City of London planning officer Peter Rees last week warned that building tall in cities should be seen as a “last resort”.
Rees cited Frankfurt, which he described as a “market garden city with skyscrapers”, Canary Wharf and Croydon as places where tall buildings did not work.
“Don’t build tall to change your fortunes, build tall because you are already successful and have run out of space,” he told delegates at the Council on Tall Buildings and Urban Habitat (CTBUH) conference.
Rees went on to suggest that despite its historic nature, central London was an acceptable place to build towers as long as projects “obeyed the rules”.
Rees told delegates: “If we are going to build beehives that poke through the clouds, we have to do it carefully without messing up the gossip networks, because that is the compost where the flowers grow.

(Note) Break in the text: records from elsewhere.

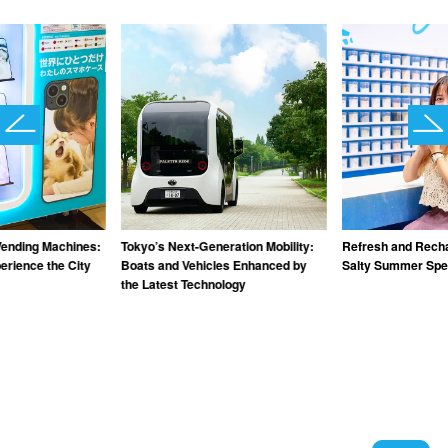
Vending Machines:
Tokyo’s Next-Generation Mobility:
Refresh and Recha
rience the City
Boats and Vehicles Enhanced by
Salty Summer Spec
the Latest Technology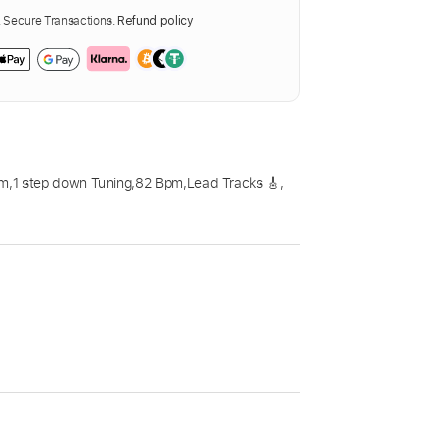
Secure Transactions.
Refund policy
Dm
,
1 step down Tuning
,
82 Bpm
,
Lead Tracks 🎸
,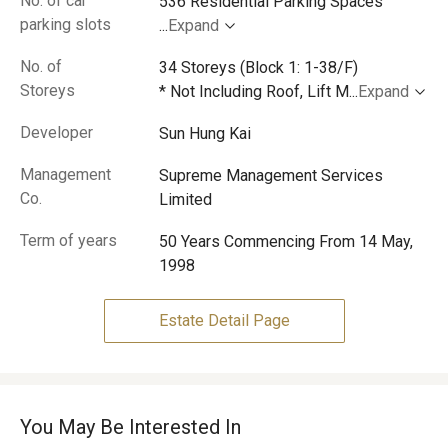
No. of car
parking slots
...
Expand
No. of
34 Storeys (Block 1: 1-38/F)
Storeys
* Not Including Roof, Lift M
...
Expand
Developer
Sun Hung Kai
Management
Supreme Management Services
Co.
Limited
Term of years
50 Years Commencing From 14 May,
1998
Estate Detail Page
You May Be Interested In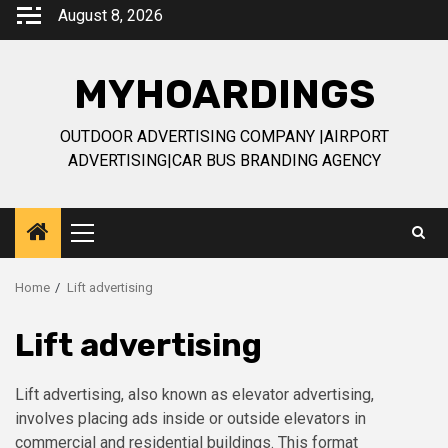
Skip
August 8, 2026
to
content
MYHOARDINGS
OUTDOOR ADVERTISING COMPANY |AIRPORT
ADVERTISING|CAR BUS BRANDING AGENCY
Primary
Menu
Home
Lift advertising
Lift advertising
Lift advertising, also known as elevator advertising,
involves placing ads inside or outside elevators in
commercial and residential buildings. This format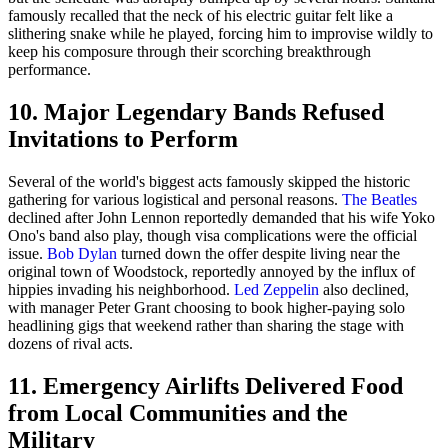
famously recalled that the neck of his electric guitar felt like a
slithering snake while he played, forcing him to improvise wildly to
keep his composure through their scorching breakthrough
performance.
10. Major Legendary Bands Refused
Invitations to Perform
Several of the world's biggest acts famously skipped the historic
gathering for various logistical and personal reasons.
The Beatles
declined after John Lennon reportedly demanded that his wife Yoko
Ono's band also play, though visa complications were the official
issue.
Bob Dylan
turned down the offer despite living near the
original town of Woodstock, reportedly annoyed by the influx of
hippies invading his neighborhood.
Led Zeppelin
also declined,
with manager Peter Grant choosing to book higher-paying solo
headlining gigs that weekend rather than sharing the stage with
dozens of rival acts.
11. Emergency Airlifts Delivered Food
from Local Communities and the
Military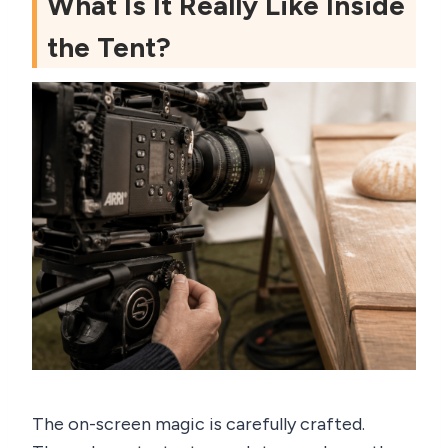
What Is It Really Like Inside
the Tent?
The on-screen magic is carefully crafted.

He added: “What we have is a set of rules that tell you what you can’t do - obstruct St Paul’s or the City Airport.
“All of these set constraints but there is great flexibility,” Rees told the conference.
Rees also warned that he would not tolerate developments that were one-dimensional and known only for being tall.
“We’ve never tried to build the world’s tallest building here. If that is all you do, people will be bored in three months,” he said.
The conference was dominated by talk of the need for multi-purpose, adaptable building in high density surroundings.
Rees’ comments followed a pre-conference speech in which he attacked high-profile but under-occupied schemes outside the Square Mile.
He suggested they were “simply safety deposit boxes for foreign money of dubious origin”.